> Written exercise
From the faucet leak thread, return word for word the part that opens with the words containing "Thanks. There isn't" and closes with "remove the faucet.".

> Provided text
++++++++++++++++++++

# Delta kitchen faucet is leaking under the sink



## grave20 (Apr 1, 2012)

I have a Delta pull out kitchen faucet that had been dripping for several weeks. Today I bought the Single Handle repair kit from Home Depot to replace the internal parts (i.e., rubber seats, springs, cam assembly). After replacing the parts, the faucet now leaks under the sink. I thought I may have damaged the copper tubing connected to the faucet because the cap assembly took quite a bit of pressure to remove with a pipe wrench, but I'm not sure if that's the case. Does anyone know if that would be the case or if it's some other issue? When the water is off, there is no leaking under the sink. Since this is a pull out faucet, I also checked the line connected to it to make sure it had no leaks. In the second picture you will see water is leaking from the hole where the copper tubing is sticking out. 

Thanks in advance for any assistance you may have.


----------



## ben's plumbing (Oct 6, 2011)

grave20 said:


> I have a Delta pull out kitchen faucet that had been dripping for several weeks. Today I bought the Single Handle repair kit from Home Depot to replace the internal parts (i.e., rubber seats, springs, cam assembly). After replacing the parts, the faucet now leaks under the sink. I thought I may have damaged the copper tubing connected to the faucet because the cap assembly took quite a bit of pressure to remove with a pipe wrench, but I'm not sure if that's the case. Does anyone know if that would be the case or if it's some other issue? When the water is off, there is no leaking under the sink. Since this is a pull out faucet, I also checked the line connected to it to make sure it had no leaks. In the second picture you will see water is leaking from the hole where the copper tubing is sticking out.
> 
> Thanks in advance for any assistance you may have.


 when the water is off if its not leaking its not copper tubing...its under pressure...my guess its leaking under the cap on handle assy double check that ..take off handle and turn it on and off and check for leaks ...:yes:


----------



## grave20 (Apr 1, 2012)

Thanks. There isn't any leaking around the handle that I can see. It appears that possibly the connection for the sprayer hose that's underneath the sink is leaking, but I can't get the faucet off as there isn't enough room to remove the nut attaching it to the sink. I bought a basin wrench, but there isn't any room to even use that. Hoping that removal of the sink isn't required to remove the faucet.


----------

++++++++++++++++++++

> Data excerpts

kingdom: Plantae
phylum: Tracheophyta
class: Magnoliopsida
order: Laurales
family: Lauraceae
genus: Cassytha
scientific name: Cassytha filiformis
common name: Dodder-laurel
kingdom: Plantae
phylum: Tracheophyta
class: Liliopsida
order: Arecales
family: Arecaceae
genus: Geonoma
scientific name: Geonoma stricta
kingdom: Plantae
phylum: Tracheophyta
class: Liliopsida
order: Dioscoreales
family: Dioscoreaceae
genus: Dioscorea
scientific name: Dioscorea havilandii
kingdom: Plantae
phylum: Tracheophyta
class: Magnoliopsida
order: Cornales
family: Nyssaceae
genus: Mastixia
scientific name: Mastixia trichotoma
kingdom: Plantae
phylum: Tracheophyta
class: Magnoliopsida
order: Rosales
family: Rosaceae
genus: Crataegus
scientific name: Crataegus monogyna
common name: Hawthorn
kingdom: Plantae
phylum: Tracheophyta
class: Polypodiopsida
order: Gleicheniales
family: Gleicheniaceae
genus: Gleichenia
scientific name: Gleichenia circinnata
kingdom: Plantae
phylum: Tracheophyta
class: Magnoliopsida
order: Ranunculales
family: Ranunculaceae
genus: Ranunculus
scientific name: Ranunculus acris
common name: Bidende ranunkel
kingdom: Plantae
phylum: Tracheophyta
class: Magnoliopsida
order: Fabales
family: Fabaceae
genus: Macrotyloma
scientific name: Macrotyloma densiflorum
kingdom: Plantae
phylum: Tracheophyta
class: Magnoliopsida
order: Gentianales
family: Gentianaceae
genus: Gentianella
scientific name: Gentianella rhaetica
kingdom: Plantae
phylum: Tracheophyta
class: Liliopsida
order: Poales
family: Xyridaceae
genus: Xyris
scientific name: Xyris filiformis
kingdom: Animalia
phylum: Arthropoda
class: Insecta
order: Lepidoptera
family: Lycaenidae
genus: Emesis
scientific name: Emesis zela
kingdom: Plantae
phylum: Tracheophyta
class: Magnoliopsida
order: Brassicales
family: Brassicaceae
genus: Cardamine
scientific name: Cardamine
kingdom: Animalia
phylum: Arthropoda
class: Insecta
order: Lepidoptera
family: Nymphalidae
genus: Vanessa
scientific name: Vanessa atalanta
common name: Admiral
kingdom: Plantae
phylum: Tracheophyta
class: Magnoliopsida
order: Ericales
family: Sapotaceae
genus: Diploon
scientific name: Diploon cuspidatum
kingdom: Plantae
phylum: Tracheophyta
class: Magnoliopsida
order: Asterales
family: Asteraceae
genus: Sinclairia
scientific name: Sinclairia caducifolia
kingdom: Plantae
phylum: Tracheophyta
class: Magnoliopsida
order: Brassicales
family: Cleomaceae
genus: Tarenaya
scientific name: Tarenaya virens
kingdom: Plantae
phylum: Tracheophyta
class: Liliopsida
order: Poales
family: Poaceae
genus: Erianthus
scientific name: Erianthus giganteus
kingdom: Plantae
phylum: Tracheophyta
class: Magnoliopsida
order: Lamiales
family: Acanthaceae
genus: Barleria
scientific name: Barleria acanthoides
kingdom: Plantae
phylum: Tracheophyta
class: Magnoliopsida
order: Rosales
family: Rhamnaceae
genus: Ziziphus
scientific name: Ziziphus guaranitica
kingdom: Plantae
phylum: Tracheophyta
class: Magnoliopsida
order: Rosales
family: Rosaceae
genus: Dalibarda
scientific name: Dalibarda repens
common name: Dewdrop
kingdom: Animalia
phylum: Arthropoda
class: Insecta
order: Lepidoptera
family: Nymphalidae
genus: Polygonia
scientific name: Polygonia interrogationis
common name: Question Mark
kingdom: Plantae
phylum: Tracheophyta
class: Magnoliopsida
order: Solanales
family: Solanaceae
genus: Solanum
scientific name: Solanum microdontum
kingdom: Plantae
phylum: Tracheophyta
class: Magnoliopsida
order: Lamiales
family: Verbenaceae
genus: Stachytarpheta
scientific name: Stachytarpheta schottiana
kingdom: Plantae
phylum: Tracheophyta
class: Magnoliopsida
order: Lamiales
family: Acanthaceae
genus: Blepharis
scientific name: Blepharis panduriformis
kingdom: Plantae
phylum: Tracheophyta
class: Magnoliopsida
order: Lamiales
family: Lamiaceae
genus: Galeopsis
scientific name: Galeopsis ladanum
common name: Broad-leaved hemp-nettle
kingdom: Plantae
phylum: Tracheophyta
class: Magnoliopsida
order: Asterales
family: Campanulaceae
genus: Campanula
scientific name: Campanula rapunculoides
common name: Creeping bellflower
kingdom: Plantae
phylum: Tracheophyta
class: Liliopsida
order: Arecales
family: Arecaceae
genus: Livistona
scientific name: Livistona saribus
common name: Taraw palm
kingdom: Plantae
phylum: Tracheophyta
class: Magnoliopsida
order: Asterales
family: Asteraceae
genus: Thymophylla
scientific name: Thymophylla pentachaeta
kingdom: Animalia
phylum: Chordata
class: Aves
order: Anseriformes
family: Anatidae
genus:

++++++++++++++++++++

> Complete answer
Thanks. There isn't any leaking around the handle that I can see. It appears that possibly the connection for the sprayer hose that's underneath the sink is leaking, but I can't get the faucet off as there isn't enough room to remove the nut attaching it to the sink. I bought a basin wrench, but there isn't any room to even use that. Hoping that removal of the sink isn't required to remove the faucet.